* **EXERCICE COURT A**
Répondez aux questions suivantes à partir du texte sur la guerre à Gaza.
(i) Selon l'Unicef, combien d'enfants figurent parmi les Palestiniens tués à Gaza ?
(ii) Combien de jours a duré la mission de Sara Hussein à Gaza ?
(iii) Quels pays l'autrice cite-t-elle après avoir écrit « Je suis allée en » ?

* **BLOC DE TEXTE**
Sara Hussein journaliste de l’AFP au Moyen-Orient a récemment terminé une mission de 13 jours à Gaza, où plus de 1.500 Palestiniens ont été tués, dont plus de 240 enfants, selon l’Unicef.
ATTENTION: ce post contient des photos montrant des scènes à l'intérieur d'une morgue
Un
proche s'effondre après avoir reconnu le corps de l'un des trois enfants
palestiniens morts des suites d'une explosion sur un terrain de jeu en
bord de mer, près du camp de réfugiés de Shati, le 28 juillet 2014.
(AFP/Marco Longari)
Par Sara HUSSEIN
GAZA, 2 aout 2014 ---Cette guerre à Gaza n’est pas
la première guerre que j’ai couverte. Ce n’est d’ailleurs pas la
première guerre que j’ai couverte à Gaza. Je suis allée en Syrie, en
Libye. J’avais déjà vu ces horreurs qui accompagnent tous les conflits
armés. J’avais déjà vu des enfants morts, mais jamais comme pendant
cette guerre à Gaza. Jamais autant, jamais aussi souvent.

* **EXTRAIT DE DONNÉES**
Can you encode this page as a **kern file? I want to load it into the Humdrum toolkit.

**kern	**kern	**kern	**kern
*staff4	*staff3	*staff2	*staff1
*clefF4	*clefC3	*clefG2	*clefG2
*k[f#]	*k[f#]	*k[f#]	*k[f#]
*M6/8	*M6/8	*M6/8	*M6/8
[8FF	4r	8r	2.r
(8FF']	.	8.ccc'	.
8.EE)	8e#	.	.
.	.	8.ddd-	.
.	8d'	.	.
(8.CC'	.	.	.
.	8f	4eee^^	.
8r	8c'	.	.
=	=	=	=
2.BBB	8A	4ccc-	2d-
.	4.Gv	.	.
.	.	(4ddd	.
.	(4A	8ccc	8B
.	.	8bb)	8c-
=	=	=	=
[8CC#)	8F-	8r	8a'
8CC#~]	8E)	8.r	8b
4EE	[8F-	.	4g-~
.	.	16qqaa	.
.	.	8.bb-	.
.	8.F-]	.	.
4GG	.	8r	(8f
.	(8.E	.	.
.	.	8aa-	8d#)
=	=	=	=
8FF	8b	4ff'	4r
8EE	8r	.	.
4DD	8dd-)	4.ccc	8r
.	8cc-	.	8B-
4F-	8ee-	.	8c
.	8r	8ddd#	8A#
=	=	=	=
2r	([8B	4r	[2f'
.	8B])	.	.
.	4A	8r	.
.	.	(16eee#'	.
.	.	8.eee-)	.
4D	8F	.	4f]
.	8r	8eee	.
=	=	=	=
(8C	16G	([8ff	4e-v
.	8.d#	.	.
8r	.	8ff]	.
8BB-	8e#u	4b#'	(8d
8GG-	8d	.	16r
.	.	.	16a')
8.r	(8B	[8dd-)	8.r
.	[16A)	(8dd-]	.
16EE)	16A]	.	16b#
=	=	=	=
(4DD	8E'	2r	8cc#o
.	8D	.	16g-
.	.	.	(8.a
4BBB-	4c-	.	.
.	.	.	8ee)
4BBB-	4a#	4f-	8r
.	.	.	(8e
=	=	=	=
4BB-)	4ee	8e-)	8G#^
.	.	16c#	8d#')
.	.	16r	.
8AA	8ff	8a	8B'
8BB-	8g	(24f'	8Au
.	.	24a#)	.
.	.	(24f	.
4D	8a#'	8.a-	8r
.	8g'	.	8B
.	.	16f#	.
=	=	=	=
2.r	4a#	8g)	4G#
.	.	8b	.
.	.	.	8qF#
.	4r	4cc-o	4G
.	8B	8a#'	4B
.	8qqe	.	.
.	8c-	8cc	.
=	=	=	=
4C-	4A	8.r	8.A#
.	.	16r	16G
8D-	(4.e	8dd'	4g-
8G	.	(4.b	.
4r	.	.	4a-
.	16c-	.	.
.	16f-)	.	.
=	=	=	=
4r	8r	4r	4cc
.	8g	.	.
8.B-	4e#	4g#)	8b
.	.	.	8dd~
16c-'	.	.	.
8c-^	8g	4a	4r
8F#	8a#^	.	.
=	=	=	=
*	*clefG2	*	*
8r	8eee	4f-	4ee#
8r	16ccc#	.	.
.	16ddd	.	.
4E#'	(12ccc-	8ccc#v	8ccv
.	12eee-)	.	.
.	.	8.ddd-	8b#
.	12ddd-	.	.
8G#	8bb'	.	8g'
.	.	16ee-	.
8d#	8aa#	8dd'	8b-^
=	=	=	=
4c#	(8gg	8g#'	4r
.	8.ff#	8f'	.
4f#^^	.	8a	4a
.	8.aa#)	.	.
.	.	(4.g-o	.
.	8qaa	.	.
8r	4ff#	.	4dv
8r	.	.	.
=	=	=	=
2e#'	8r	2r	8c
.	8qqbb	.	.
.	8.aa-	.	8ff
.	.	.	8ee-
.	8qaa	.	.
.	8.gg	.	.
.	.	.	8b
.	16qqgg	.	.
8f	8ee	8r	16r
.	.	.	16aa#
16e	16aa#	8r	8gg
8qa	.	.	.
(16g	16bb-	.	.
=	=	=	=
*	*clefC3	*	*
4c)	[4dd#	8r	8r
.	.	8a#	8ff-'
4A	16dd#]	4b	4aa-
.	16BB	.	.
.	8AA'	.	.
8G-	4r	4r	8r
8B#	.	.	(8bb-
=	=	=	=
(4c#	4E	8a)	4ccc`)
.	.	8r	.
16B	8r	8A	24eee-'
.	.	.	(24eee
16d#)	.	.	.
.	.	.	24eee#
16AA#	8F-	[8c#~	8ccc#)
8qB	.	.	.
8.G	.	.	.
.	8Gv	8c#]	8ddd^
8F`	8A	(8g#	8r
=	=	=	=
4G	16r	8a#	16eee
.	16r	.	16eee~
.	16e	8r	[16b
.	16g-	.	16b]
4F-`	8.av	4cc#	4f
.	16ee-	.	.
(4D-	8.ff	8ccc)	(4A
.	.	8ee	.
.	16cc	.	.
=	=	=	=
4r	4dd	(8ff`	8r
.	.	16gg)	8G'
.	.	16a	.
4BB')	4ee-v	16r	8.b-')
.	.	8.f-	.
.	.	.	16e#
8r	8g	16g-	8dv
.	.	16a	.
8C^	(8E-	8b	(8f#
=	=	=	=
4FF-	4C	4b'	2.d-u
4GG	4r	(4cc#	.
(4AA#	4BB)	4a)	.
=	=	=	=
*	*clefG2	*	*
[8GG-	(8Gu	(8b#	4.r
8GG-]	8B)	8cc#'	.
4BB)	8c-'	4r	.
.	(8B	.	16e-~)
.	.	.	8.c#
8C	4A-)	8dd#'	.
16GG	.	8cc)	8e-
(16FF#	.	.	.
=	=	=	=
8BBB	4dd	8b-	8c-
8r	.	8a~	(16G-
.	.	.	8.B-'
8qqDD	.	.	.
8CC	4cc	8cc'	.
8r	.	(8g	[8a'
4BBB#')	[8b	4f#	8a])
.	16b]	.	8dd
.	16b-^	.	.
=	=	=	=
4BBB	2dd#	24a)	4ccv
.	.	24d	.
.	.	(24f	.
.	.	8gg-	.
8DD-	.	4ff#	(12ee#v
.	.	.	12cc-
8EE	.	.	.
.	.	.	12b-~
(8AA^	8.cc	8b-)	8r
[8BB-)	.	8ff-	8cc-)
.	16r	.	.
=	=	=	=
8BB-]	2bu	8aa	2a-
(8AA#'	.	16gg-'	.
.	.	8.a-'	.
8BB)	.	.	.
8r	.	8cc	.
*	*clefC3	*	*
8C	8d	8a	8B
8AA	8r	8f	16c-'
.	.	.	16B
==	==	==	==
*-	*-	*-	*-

* **EXERCICE COURT B**
Relevez chaque ligne des enregistrements qui contient la chaîne « kern ».

* **RÉSULTAT FINAL A**
(i) Plus de 240 enfants.
(ii) 13 jours.
(iii) La Syrie et la Libye.

* **RÉSULTAT FINAL B**
Can you encode this page as a **kern file? I want to load it into the Humdrum toolkit.
**kern	**kern	**kern	**kern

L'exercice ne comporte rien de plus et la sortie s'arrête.